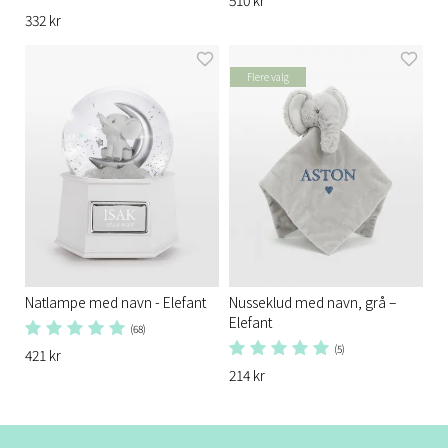
332 kr
Flere valg
Natlampe med navn - Elefant
Nusseklud med navn, grå –
Elefant
(68)
(5)
421 kr
214 kr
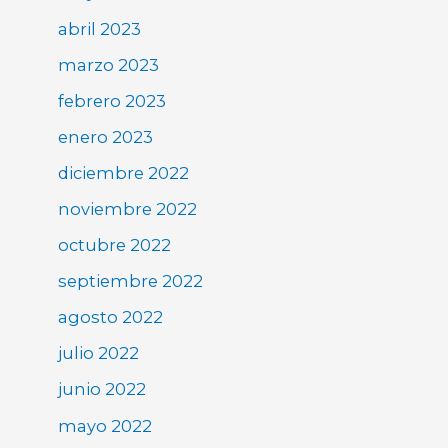
abril 2023
marzo 2023
febrero 2023
enero 2023
diciembre 2022
noviembre 2022
octubre 2022
septiembre 2022
agosto 2022
julio 2022
junio 2022
mayo 2022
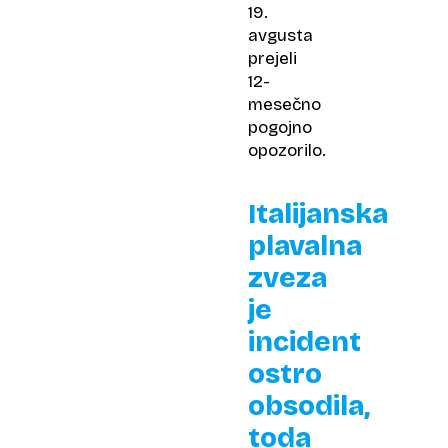
19.
avgusta
prejeli
12-
mesečno
pogojno
opozorilo.
Italijanska
plavalna
zveza
je
incident
ostro
obsodila,
toda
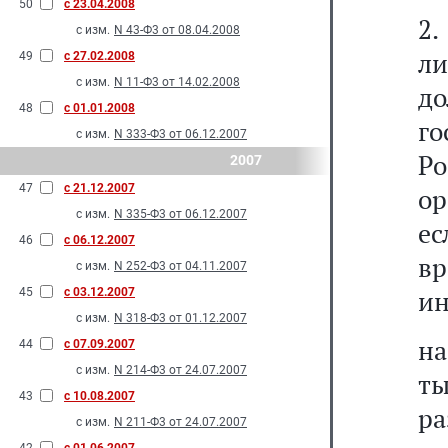
50
с 23.04.2008
2.
с изм.
N 43-Ф3 от 08.04.2008
л
49
с 27.02.2008
с изм.
N 11-Ф3 от 14.02.2008
д
48
с 01.01.2008
г
с изм.
N 333-Ф3 от 06.12.2007
Ро
2007
47
с 21.12.2007
ор
с изм.
N 335-Ф3 от 06.12.2007
ес
46
с 06.12.2007
вр
с изм.
N 252-Ф3 от 04.11.2007
ин
45
с 03.12.2007
с изм.
N 318-Ф3 от 01.12.2007
на
44
с 07.09.2007
с изм.
N 214-Ф3 от 24.07.2007
ты
43
с 10.08.2007
р
с изм.
N 211-Ф3 от 24.07.2007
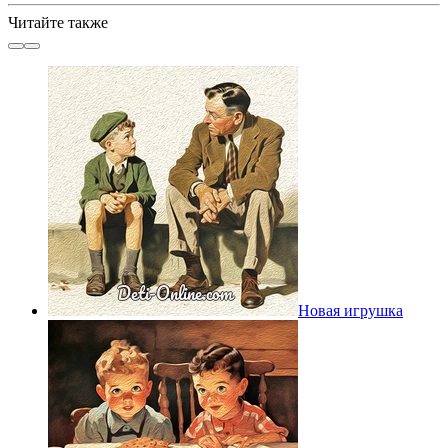
Читайте также
Новая игрушка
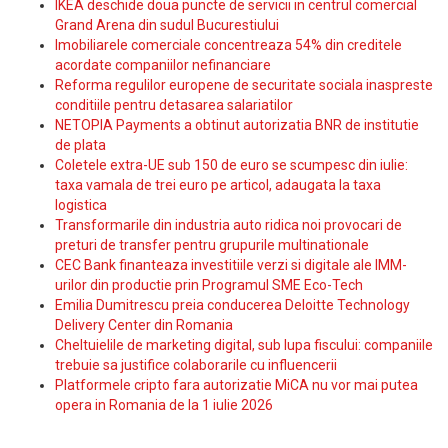
IKEA deschide doua puncte de servicii in centrul comercial
Grand Arena din sudul Bucurestiului
Imobiliarele comerciale concentreaza 54% din creditele
acordate companiilor nefinanciare
Reforma regulilor europene de securitate sociala inaspreste
conditiile pentru detasarea salariatilor
NETOPIA Payments a obtinut autorizatia BNR de institutie
de plata
Coletele extra-UE sub 150 de euro se scumpesc din iulie:
taxa vamala de trei euro pe articol, adaugata la taxa
logistica
Transformarile din industria auto ridica noi provocari de
preturi de transfer pentru grupurile multinationale
CEC Bank finanteaza investitiile verzi si digitale ale IMM-
urilor din productie prin Programul SME Eco-Tech
Emilia Dumitrescu preia conducerea Deloitte Technology
Delivery Center din Romania
Cheltuielile de marketing digital, sub lupa fiscului: companiile
trebuie sa justifice colaborarile cu influencerii
Platformele cripto fara autorizatie MiCA nu vor mai putea
opera in Romania de la 1 iulie 2026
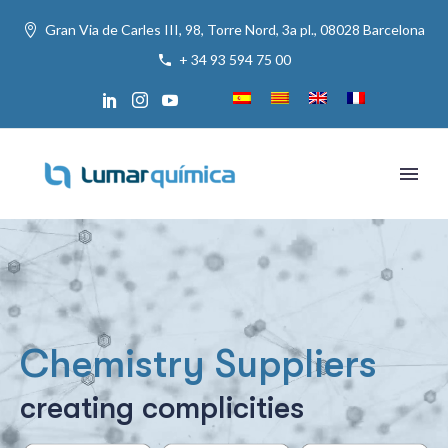
Gran Via de Carles III, 98, Torre Nord, 3a pl., 08028 Barcelona
+ 34 93 594 75 00
C
h
e
m
i
s
t
r
y
S
u
p
p
l
i
e
r
s
c
r
e
a
t
i
n
g
c
o
m
p
l
i
c
i
t
i
e
s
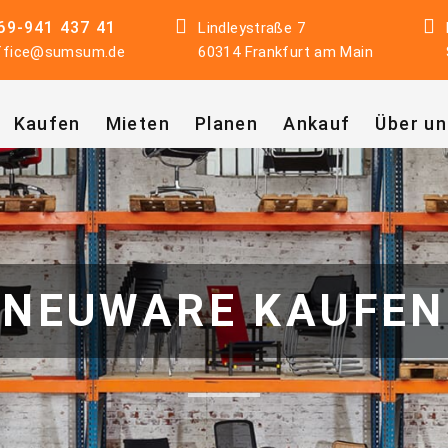
69-941 437 41
Lindleystraße 7
ffice@sumsum.de
60314 Frankfurt am Main
Kaufen
Mieten
Planen
Ankauf
Über un
NEUWARE KAUFEN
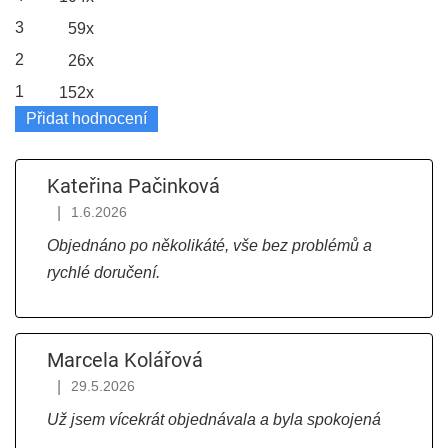
hvězdiček.
3
59x
2
26x
1
152x
Přidat hodnocení
V
ý
Kateřina Pačinková
p
|
1.6.2026
Hodnocení obchodu je 5 z 5 hvězdiček.
i
Objednáno po několikáté, vše bez problémů a
s
rychlé doručení.
h
o
Marcela Kolářová
d
|
29.5.2026
Hodnocení obchodu je 5 z 5 hvězdiček.
n
Už jsem vícekrát objednávala a byla spokojená
o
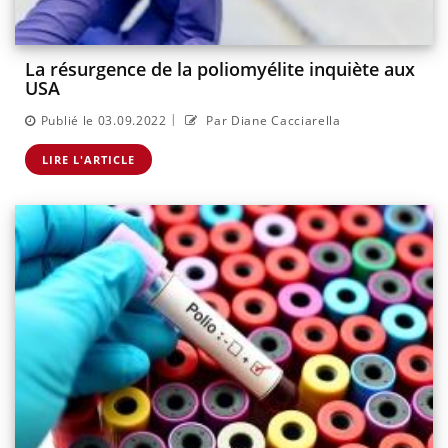
La résurgence de la poliomyélite inquiète aux
USA
|
Publié le 03.09.2022
Par Diane Cacciarella
LIRE L'ARTICLE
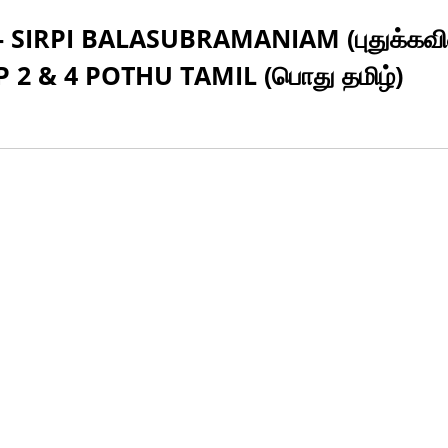
- SIRPI BALASUBRAMANIAM (புதுக்கவி
OUP 2 & 4 POTHU TAMIL (பொது தமிழ்)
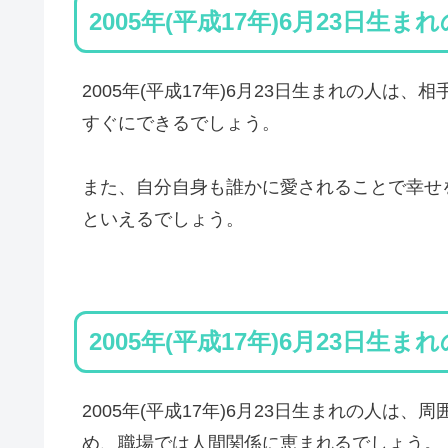
2005年(平成17年)6月23日生ま
2005年(平成17年)6月23日生まれの人
すぐにできるでしょう。
また、自分自身も誰かに愛されることで幸せ
といえるでしょう。
2005年(平成17年)6月23日生ま
2005年(平成17年)6月23日生まれの人
め、職場では人間関係に恵まれるでしょう。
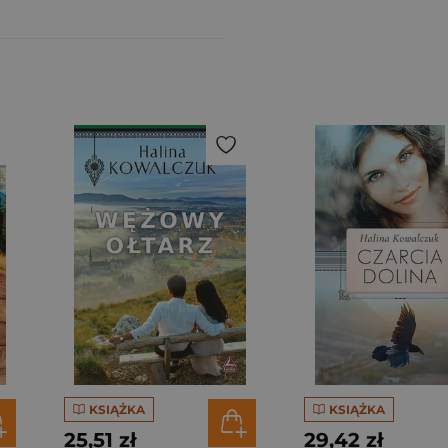
KSIĄŻKA
KSIĄŻKA
25,51 zł
29,42 zł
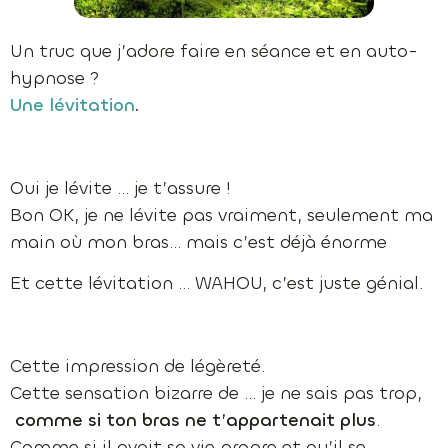
Un truc que j’adore faire en séance et en auto-
hypnose ?
Une lévitation
.
Oui je lévite … je t’assure !
Bon OK, je ne lévite pas vraiment, seulement ma
main où mon bras… mais c’est déjà énorme
Et cette lévitation … WAHOU, c’est juste génial.
Cette impression de légèreté.
Cette sensation bizarre de … je ne sais pas trop,
comme si ton bras ne t’appartenait plus
.
Comme si il avait sa vie propre et qu’il se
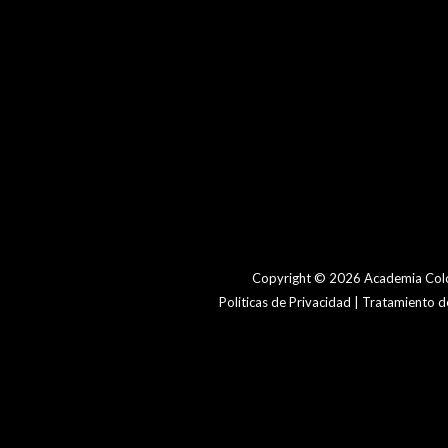
Copyright © 2026 Academia Colo
Politicas de Privacidad | Tratamiento 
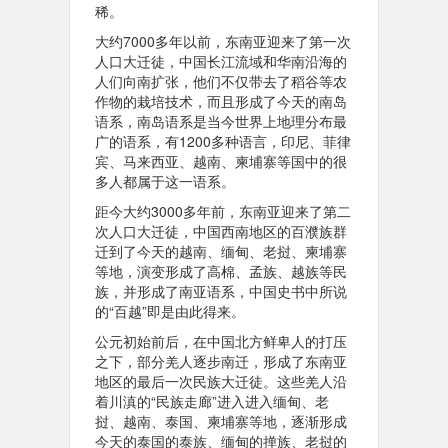
稀。
大约7000多年以前，东南亚迎来了第一次
人口大迁徒，中国长江流域和华南沿海的
人们向南扩张，他们不仅带去了稻谷等农
作物的栽培技术，而且形成了今天的南岛
语系，南岛语系是当今世界上地理分布最
广的语系，有1200多种语言，印尼、菲律
宾、马来西亚、越南、柬埔寨等国中的很
多人都属于这一语系。
距今大约3000多年前，东南亚迎来了第二
次人口大迁徒，中国西南地区的百濮族群
迁到了今天的越南、缅甸、老挝、柬埔寨
等地，演变形成了高棉、孟族、越族等民
族，并形成了南亚语系，中国史书中所说
的“百越”即是由此得来。
公元初始前后，在中国北方鲜卑人的打压
之下，部分羌人逐步南迁，形成了东南亚
地区的最后一次民族大迁徒。这些羌人沿
着川滇的“民族走廊”进入进入缅甸、老
挝、越南、泰国、柬埔寨等地，逐渐形成
今天的泰国的泰族、缅甸的掸族、老挝的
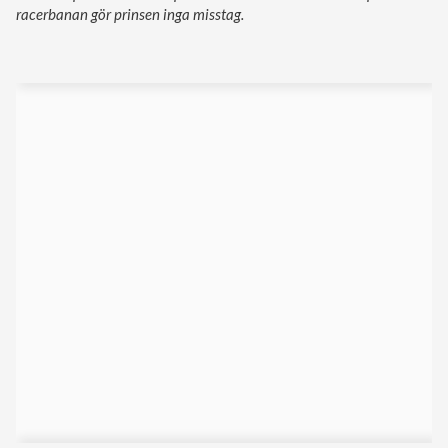
racerbanan gör prinsen inga misstag.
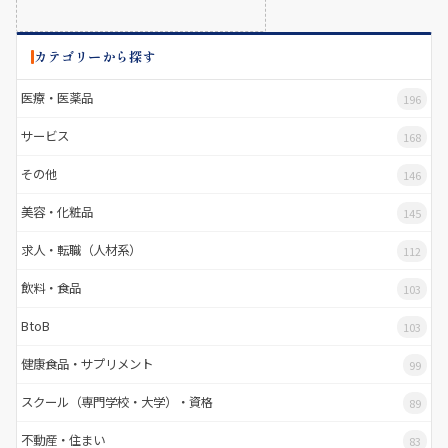
カテゴリーから探す
医療・医薬品
196
サービス
168
その他
146
美容・化粧品
145
求人・転職（人材系）
112
飲料・食品
103
BtoB
103
健康食品・サプリメント
99
スクール（専門学校・大学）・資格
89
不動産・住まい
83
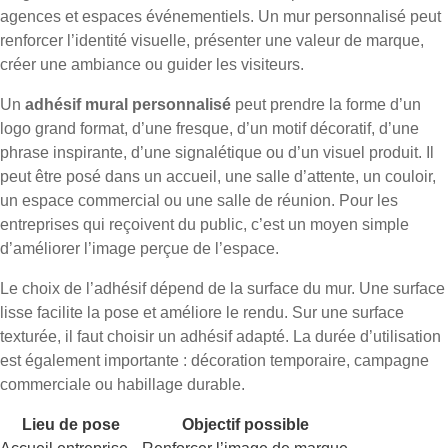
agences et espaces événementiels. Un mur personnalisé peut
renforcer l’identité visuelle, présenter une valeur de marque,
créer une ambiance ou guider les visiteurs.
Un
adhésif mural personnalisé
peut prendre la forme d’un
logo grand format, d’une fresque, d’un motif décoratif, d’une
phrase inspirante, d’une signalétique ou d’un visuel produit. Il
peut être posé dans un accueil, une salle d’attente, un couloir,
un espace commercial ou une salle de réunion. Pour les
entreprises qui reçoivent du public, c’est un moyen simple
d’améliorer l’image perçue de l’espace.
Le choix de l’adhésif dépend de la surface du mur. Une surface
lisse facilite la pose et améliore le rendu. Sur une surface
texturée, il faut choisir un adhésif adapté. La durée d’utilisation
est également importante : décoration temporaire, campagne
commerciale ou habillage durable.
Lieu de pose
Objectif possible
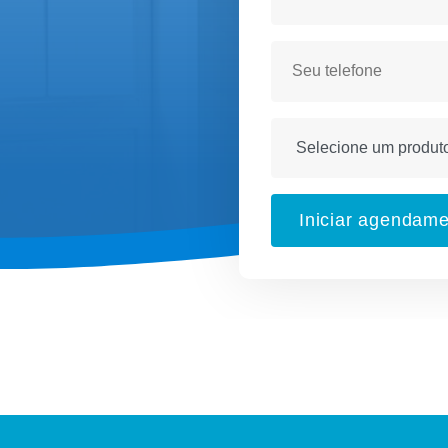
Iniciar agendam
══════════════════════════════
TASK BRIEF:
A clean copy is needed of the lines above from the one with "迁到了今天的越南、缅甸、老挝、柬埔寨" up to and including the one with "phrase inspirante, d’une". Please set it down exactly, with no pictures.

RESULT:
迁到了今天的越南、缅甸、老挝、柬埔寨
等地，演变形成了高棉、孟族、越族等民
族，并形成了南亚语系，中国史书中所说
的“百越”即是由此得来。
公元初始前后，在中国北方鲜卑人的打压
之下，部分羌人逐步南迁，形成了东南亚
地区的最后一次民族大迁徒。这些羌人沿
着川滇的“民族走廊”进入进入缅甸、老
挝、越南、泰国、柬埔寨等地，逐渐形成
今天的泰国的泰族、缅甸的掸族、老挝的
racerbanan gör prinsen inga misstag.
カテゴリーから探す
医療・医薬品
196
サービス
168
その他
146
美容・化粧品
145
求人・転職（人材系）
112
飲料・食品
103
BtoB
103
健康食品・サプリメント
99
スクール（専門学校・大学）・資格
89
不動産・住まい
83
agences et espaces événementiels. Un mur personnalisé peut
renforcer l’identité visuelle, présenter une valeur de marque,
créer une ambiance ou guider les visiteurs.
Un
adhésif mural personnalisé
peut prendre la forme d’un
logo grand format, d’une fresque, d’un motif décoratif, d’une
phrase inspirante, d’une signalétique ou d’un visuel produit. Il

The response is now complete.